Conceptual Physics can be Phun

cut from next years curriculum

Photo courtesy of West Linn High School

Photo courtesy of West Linn High School

When conceptual physics is cut, a decision has to be made about where the students who already forecasted for conceptual physics will go. Not having much time for preparation, students who forecast for conceptual physics now will be put in physics, and then later chemistry.  

“Science is not a very strong suit for me,” Megan Stewart, junior said. “So I was like, ‘I’m not ready to go into physics.’”

Conceptual physics is designed to be approachable from a basic algebraic level. The A and B separation is meant to fit the conceptual physics curriculum. Not only does this affect students, but teachers as well who have been teaching conceptual physics for years.

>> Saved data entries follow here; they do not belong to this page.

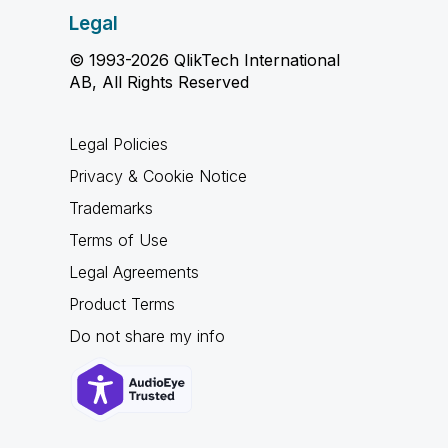
Legal
© 1993-2026 QlikTech International
AB, All Rights Reserved
Legal Policies
Privacy & Cookie Notice
Trademarks
Terms of Use
Legal Agreements
Product Terms
Do not share my info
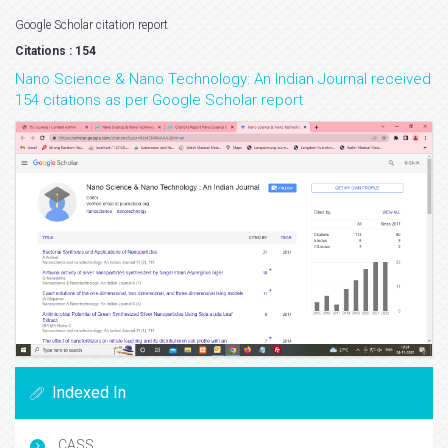
Google Scholar citation report
Citations : 154
Nano Science & Nano Technology: An Indian Journal received
154 citations as per Google Scholar report
Indexed In
CASS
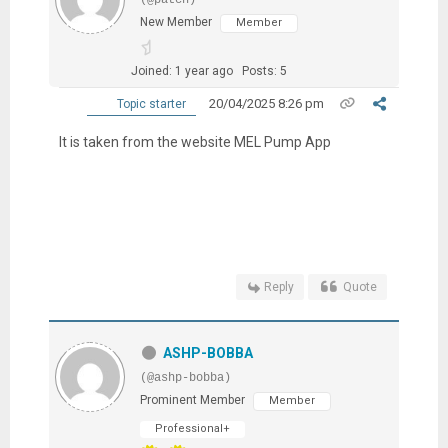
New Member
Member
Joined: 1 year ago
Posts: 5
20/04/2025 8:26 pm
Topic starter
It is taken from the website MEL Pump App
Reply
Quote
ASHP-BOBBA
(@ashp-bobba)
Prominent Member
Member
Professional+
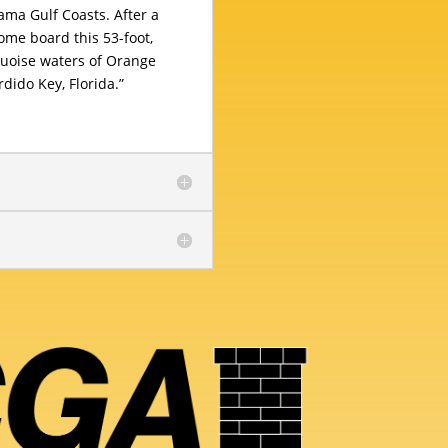
ma Gulf Coasts. After a
ome board this 53-foot,
quoise waters of Orange
ido Key, Florida.”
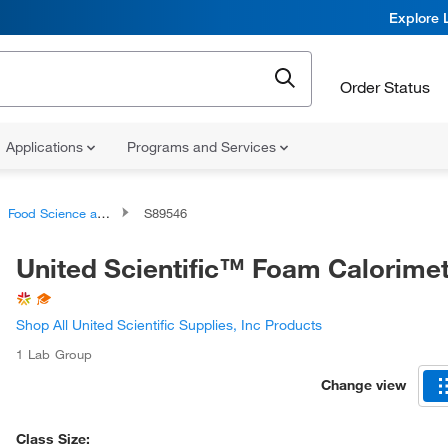
Explore 
Order Status
Applications
Programs and Services
Food Science and Biochemistry Classroom Kits
S89546
United Scientific™ Foam Calorime
Shop All United Scientific Supplies, Inc Products
1 Lab Group
Change view
Class Size:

“Science teachers work hard to develop a strong science program, and to have a class vaporize out of nowhere–what kind of message does that send?” Anonymous teacher said.

One popular theory, the VARK model, identifies four primary types of learners: visual, auditory, reading and writing and kinesthetic. Each learning type responds best to different methods of teaching.

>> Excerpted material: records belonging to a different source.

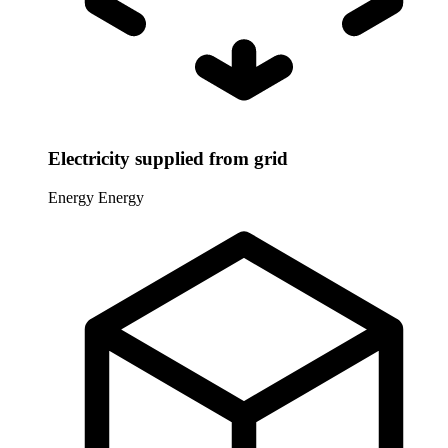
Electricity supplied from grid
Energy
Energy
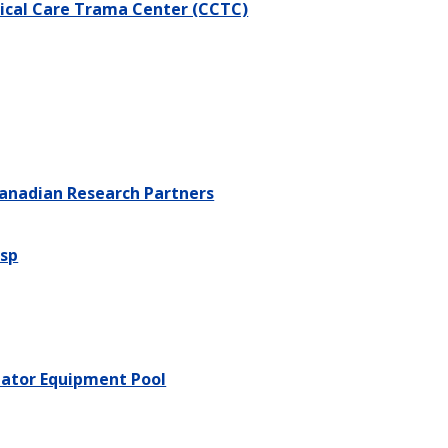
tical Care Trama Center (CCTC)
anadian Research Partners
sp
lator Equipment Pool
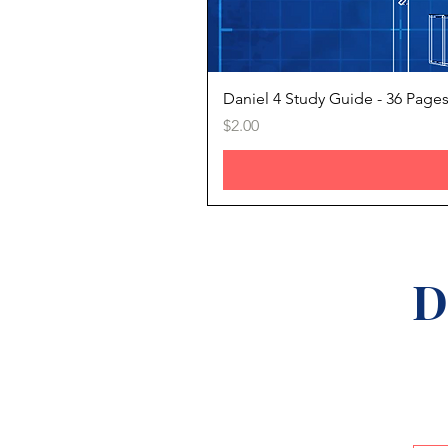
Daniel 4 Study Guide - 36 Page
Price
$2.00
D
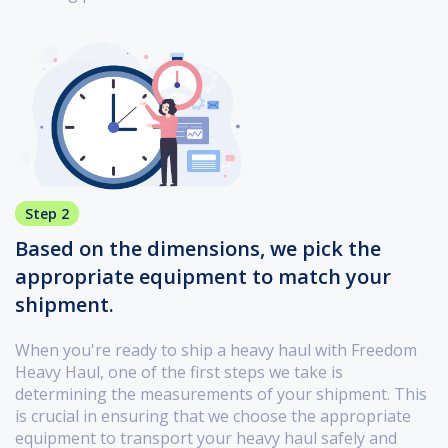
Step 2
Based on the dimensions, we pick the
appropriate equipment to match your
shipment.
When you're ready to ship a heavy haul with Freedom
Heavy Haul, one of the first steps we take is
determining the measurements of your shipment. This
is crucial in ensuring that we choose the appropriate
equipment to transport your heavy haul safely and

Visual learners prefer to see info, to visualize the relationships between ideas. Auditory learners prefer to hear information, rather than reading it or seeing it displayed visually. The reading and writing learners like to interact with text. While kinesthetic learners are best categorized by experimenting, they learn the best by doing.  

“I’m a visual learner,” Maddy Tabor, sophomore, said. “I find it easier for myself if things are taught physically so I can see it.” 65% of people are visual learners, according to the Social Science Research Network.

“There’s definitely that divide between visual and physical learners,” Mason Price, sophomore, said. “And I think it’s important to keep [conceptual physics] for those hands on learners.”

The labs in the curriculum are designed to be hands on. At times you even get to go outside for labs so you can visually see the concept.

“When it comes to learning things, I’m a lot better in the hands on field,” Stewart said. “Where we’re going out and applying what we learn to something that matters in the real world.”

Some students like Price think it’s a good class to have, he believes the choice should be available if students want to take it.

“There is so much to learn in conceptual physics classes,” Tabor said. “Getting rid of them would be sad.”